Sur le plan réglementaire, cet incident met en lumière les lacunes du droit américain en matière de protection des données d'identité. Contrairement à l'Europe où le RGPD impose des obligations claires sur la minimisation des données et la durée de conservation, les États-Unis ne disposent pas de loi fédérale unique sur la vie privée. Les exigences de notification varient d'un État à l'autre, créant un paysage fragmenté qui complique la réponse coordonnée aux violations de grande ampleur.

Pour les entreprises françaises et européennes faisant appel à des prestataires de vérification d'identité, l'incident IDScan pose la question de la diligence raisonnable envers les sous-traitants. Le RGPD impose aux responsables de traitement de s'assurer que leurs sous-traitants présentent des garanties suffisantes. Une violation chez un prestataire de vérification KYC peut engager la responsabilité de l'entreprise cliente vis-à-vis des personnes concernées. Le DPO doit donc inclure ces prestataires dans sa cartographie des risques tiers et exiger des audits contractuels réguliers.

La rapide fermeture de la plateforme Nexus après l'article de Krebs on Security est un signal intéressant : la publicité médiatique reste un outil efficace de pression sur les opérateurs de places de marché illégales. Cependant, les données ont très probablement été dupliquées et distribuées avant la fermeture. La nature persistante des données d'identité — un permis de conduire ne peut pas être annulé aussi facilement qu'un mot de passe — signifie que les victimes potentielles devront vivre avec ce risque résiduel pendant de nombreuses années.

Ce qu'il faut retenir

  • 153 millions de permis de conduire américains ont été volés à IDScan.net et mis en vente sur le dark web Nexus ; c'est l'un des plus grands incidents d'identité de l'histoire.
  • Le FBI enquête ; IDScan propose une surveillance gratuite du crédit, mais le risque d'usurpation persistera des années en raison de la nature non révocable des documents d'identité.
  • Les entreprises utilisant des prestataires KYC doivent auditer leurs contrats, vérifier les clauses RGPD/DPA et inclure ces acteurs dans leurs exercices de gestion des risques tiers.

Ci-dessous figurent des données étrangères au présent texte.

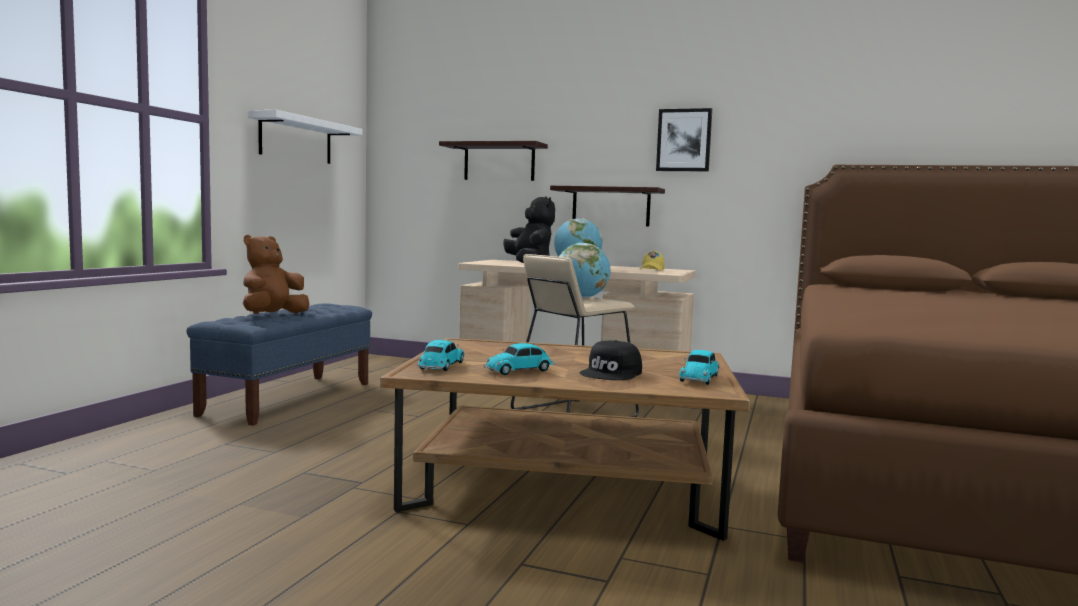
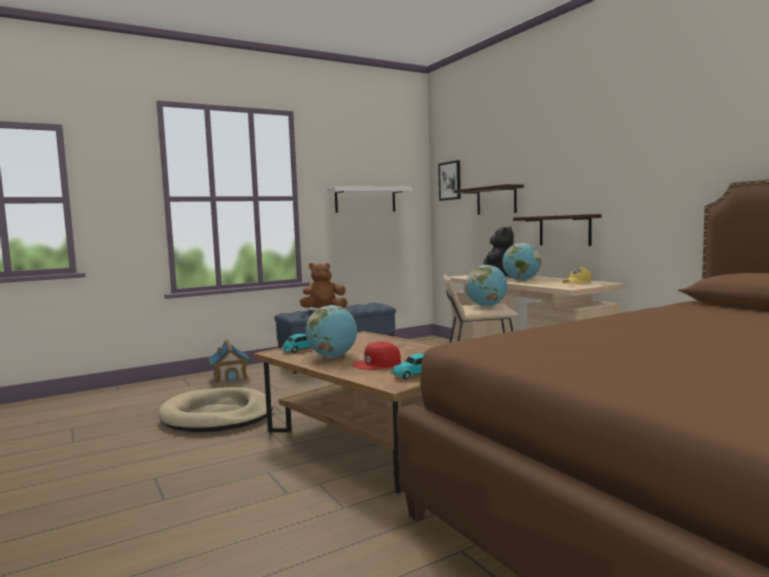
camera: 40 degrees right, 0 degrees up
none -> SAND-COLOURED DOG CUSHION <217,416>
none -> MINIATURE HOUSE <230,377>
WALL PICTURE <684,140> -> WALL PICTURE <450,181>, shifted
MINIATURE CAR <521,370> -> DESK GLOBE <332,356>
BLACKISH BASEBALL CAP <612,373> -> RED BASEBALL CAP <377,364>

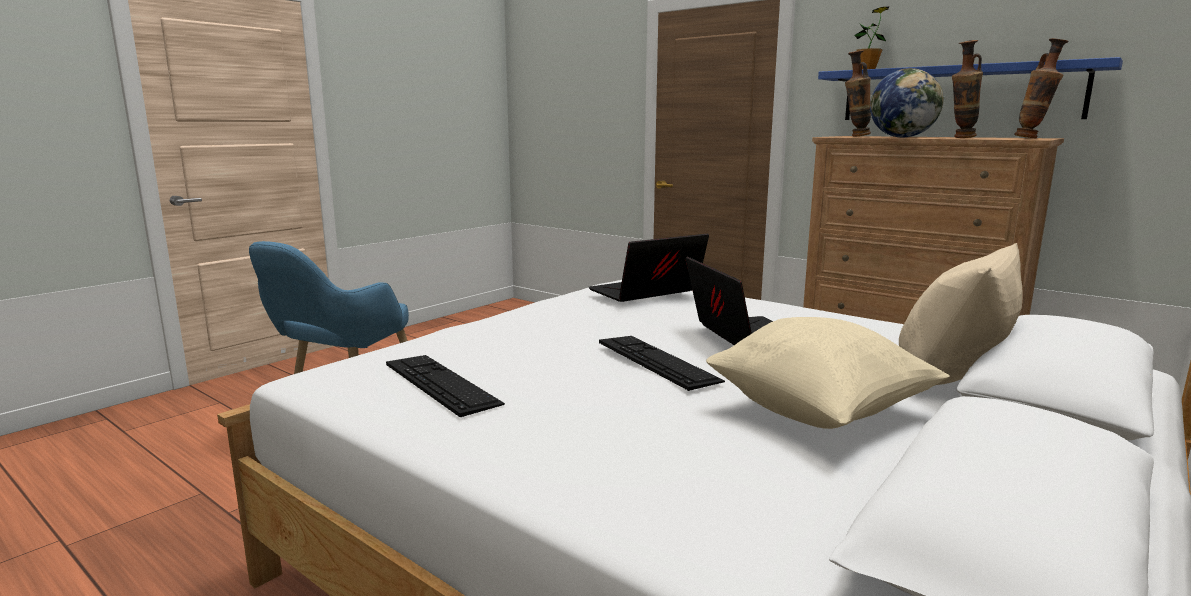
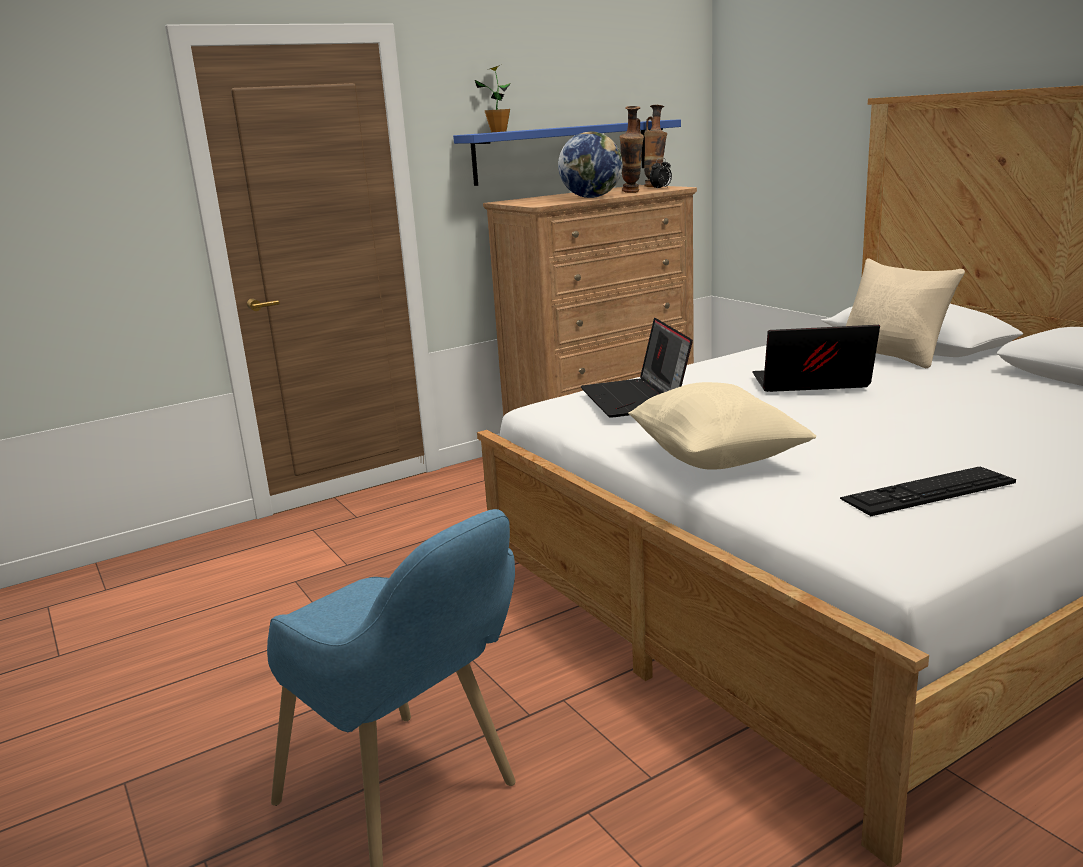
camera: 70 degrees left, 5 degrees up
KEYBOARD <656,360> -> none
VASE <855,136> -> none
none -> BEDSIDE CLOCK <661,189>
SAND-COLOURED CUSHION <820,414> -> SAND-COLOURED CUSHION <715,460>, shifted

Suis-je concerné par la violation IDScan.net ?

Si vous avez présenté votre permis de conduire dans un bar, une agence de location, un casino ou un dispensaire de cannabis aux États-Unis — notamment dans des établissements équipés de terminaux de scan automatique — vos données pourraient figurer dans la base compromise. IDScan.net notifie directement les personnes affectées et propose une surveillance gratuite du crédit. Surveillez vos comptes bancaires et rapports de crédit pour toute activité suspecte, et déposez une alerte fraude auprès des agences Equifax, Experian et TransUnion si vous résidez aux États-Unis.